Deepfake ads also featured prominent investor Warren Buffett and Amazon founder Jeff Bezos, among others.

It’s difficult to quantify exactly how many deepfakes are circulating online, but a search of Facebook’s ad library for language commonly used to advertise scams uncovered hundreds of thousands of ads, many of which included deepfake videos.

YouTube was also filled with fake videos, often using a label suggesting the video was “live.” In reality, the videos were pre-recorded deepfakes.

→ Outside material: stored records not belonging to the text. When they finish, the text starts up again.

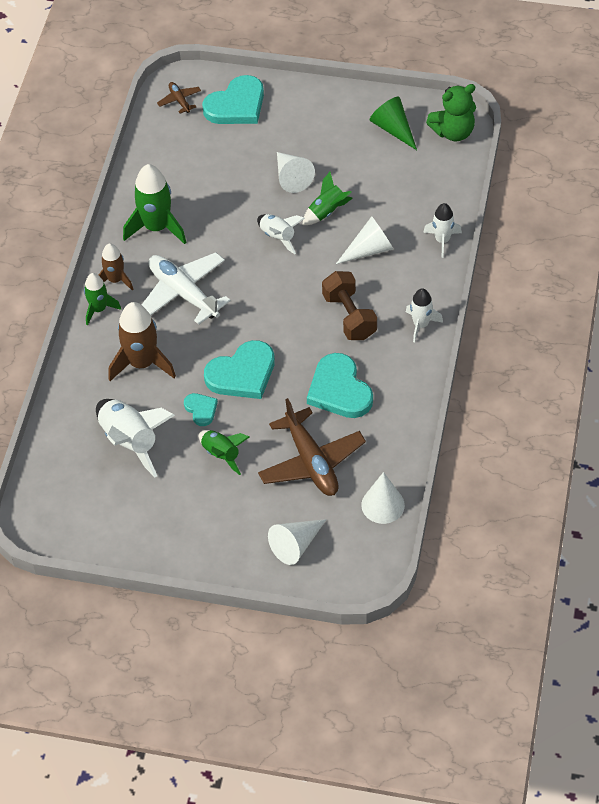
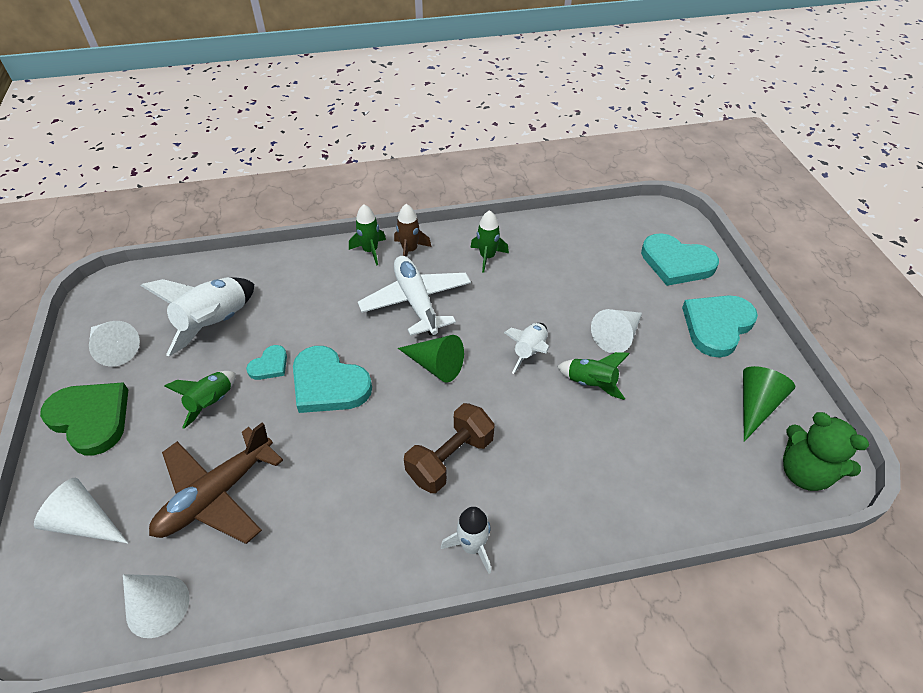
camera: 65 degrees right, 5 degrees down
brown rocket [109,302,176,381] -> none
green rocket [123,164,186,244] -> green rocket [470,210,509,273], size x0.60
white plane [142,252,231,325] -> white plane turned 45 degrees counterclockwise [358,256,471,336]
brown plane [157,82,201,113] -> none
turquoise heart [307,353,373,418] -> turquoise heart moved to [682,295,758,358]
white cone [336,216,393,264] -> white cone moved to [89,321,140,366]
white rocket [423,203,462,258] -> none
none -> green heart [40,382,128,456]
none -> green cone [398,335,464,383]

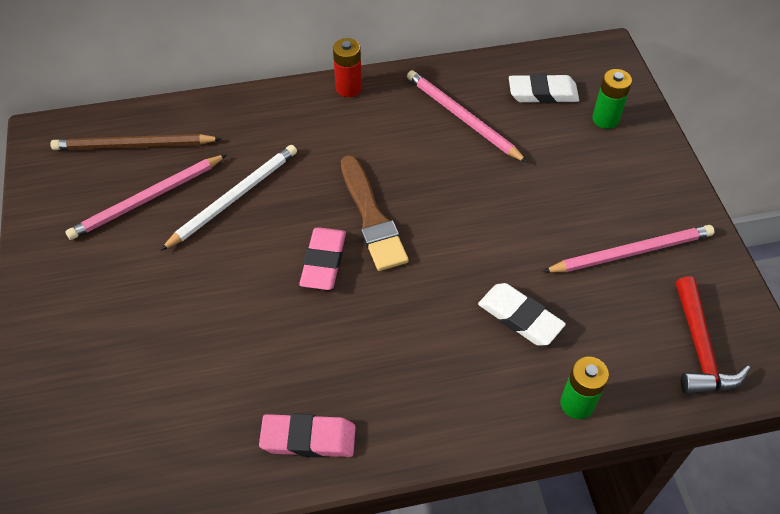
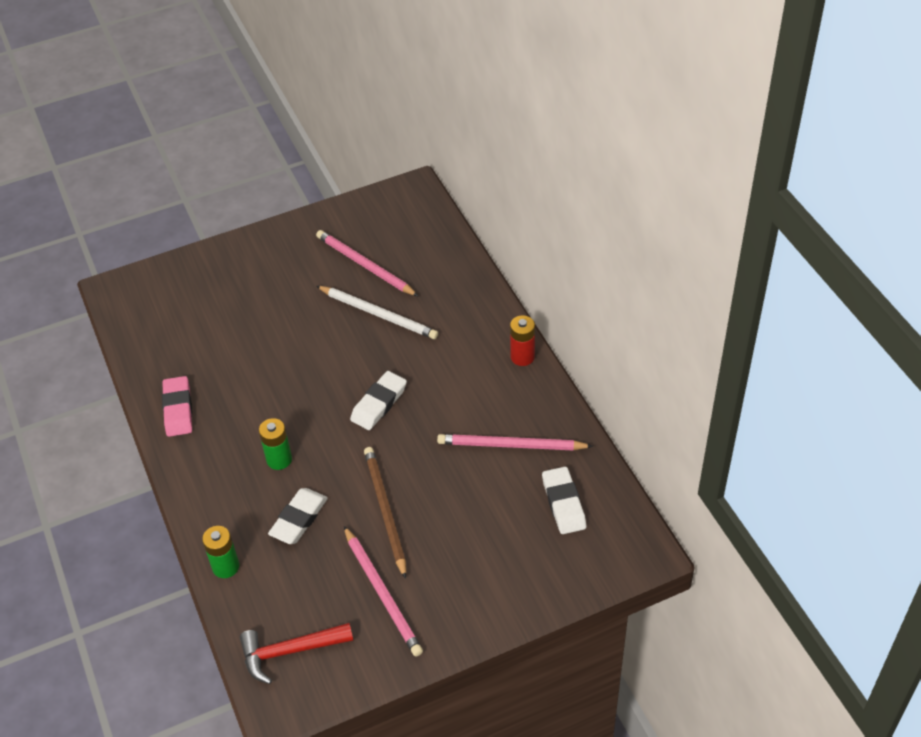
camera: 80 degrees right, 5 degrees down
brown pencil [50,134,222,150] -> brown pencil moved to [364,447,406,579]
pink eraser [299,227,346,290] -> none
brown brush [341,155,409,271] -> white eraser [350,371,407,430]
pink pencil [407,70,528,163] -> pink pencil turned 120 degrees counterclockwise [437,434,593,451]
green battery [592,69,632,129] -> green battery moved to [259,418,292,470]

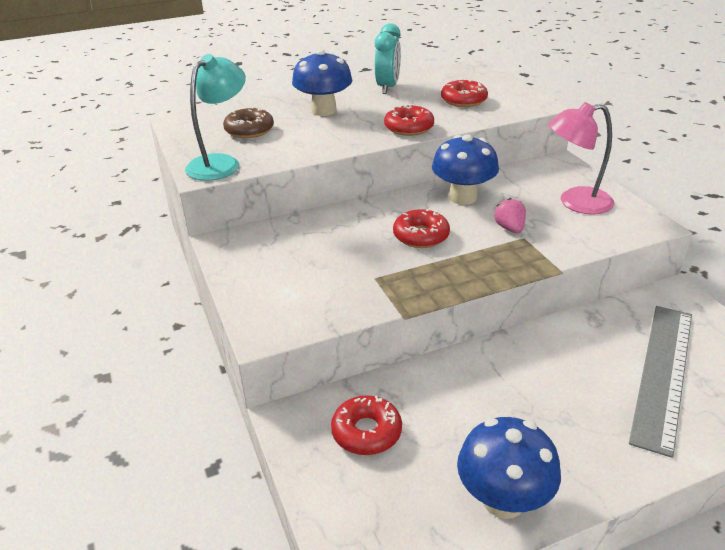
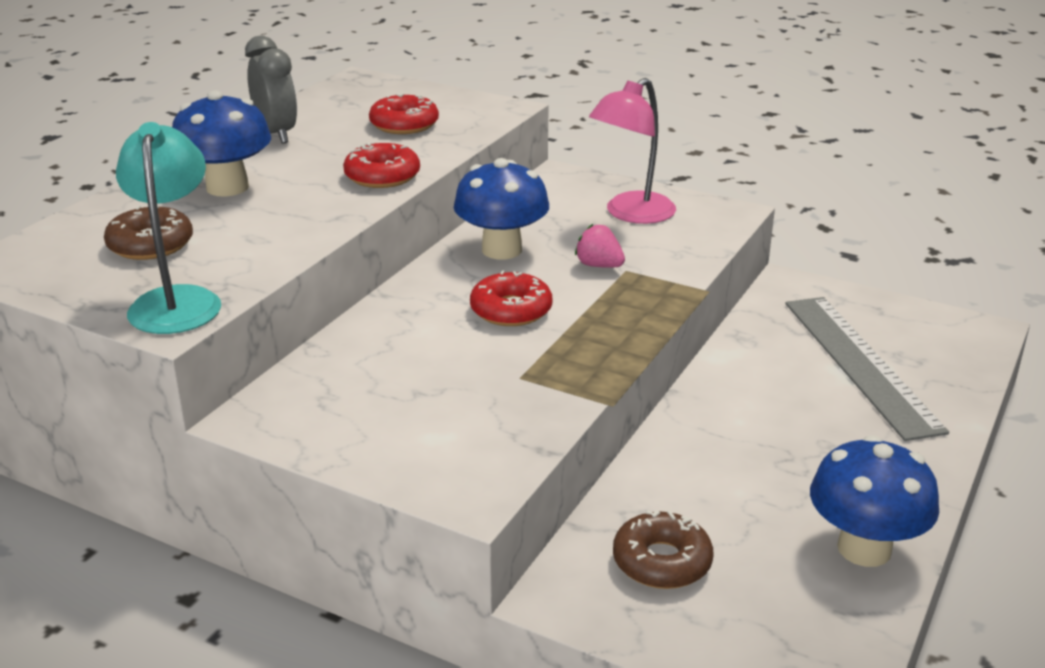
camera: 40 degrees left, 5 degrees down
red donut [331,395,402,455] -> brown donut [613,510,714,589]
turquoise clock [375,23,401,94] -> grey clock [245,36,297,144]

After former President Donald J. Trump spoke at a Bitcoin conference on Saturday, YouTube featured dozens of videos using the “live” label that showed a pre-recorded deepfake version of Elon Musk saying that he would personally duplicate any Bitcoin. cryptocurrency He posted a video to his account. Some of the videos had hundreds of thousands of viewers, though YouTube said scammers can use bots to artificially inflate the figure. One Texan said he lost $36,000 in bitcoin after watching an “imitation” of Musk speaking in a purported YouTube Live video in February 2023, according to a report by the Better Business Bureau, the nonprofit consumer advocacy group.

“I sent my bitcoins and never received anything in return,” the person wrote.

YouTube said it had removed more than 15.7 million channels and more than 8.2 million videos for violating its guidelines between January and March this year, with the majority of them violating its anti-spam policies. The prevalence of fake ads led Andrew Forrest, an Australian billionaire whose videos were also used to create deepfake ads on Facebook, to file a civil suit against Meta for negligence in the management of its advertising business.

Facebook owner Meta said the company was training automated detection systems to spot fraud on its platform, but also described a cat-and-mouse game in which well-funded scammers constantly changed their tactics to evade detection. YouTube pointed to its policies banning scams and manipulated videos. In March, the company made it a requirement that creators disclose when they use artificial intelligence to create realistic content.

Scammers often target older internet users who may be familiar with cryptocurrencies, artificial intelligence or Musk, but not with safer ways to invest.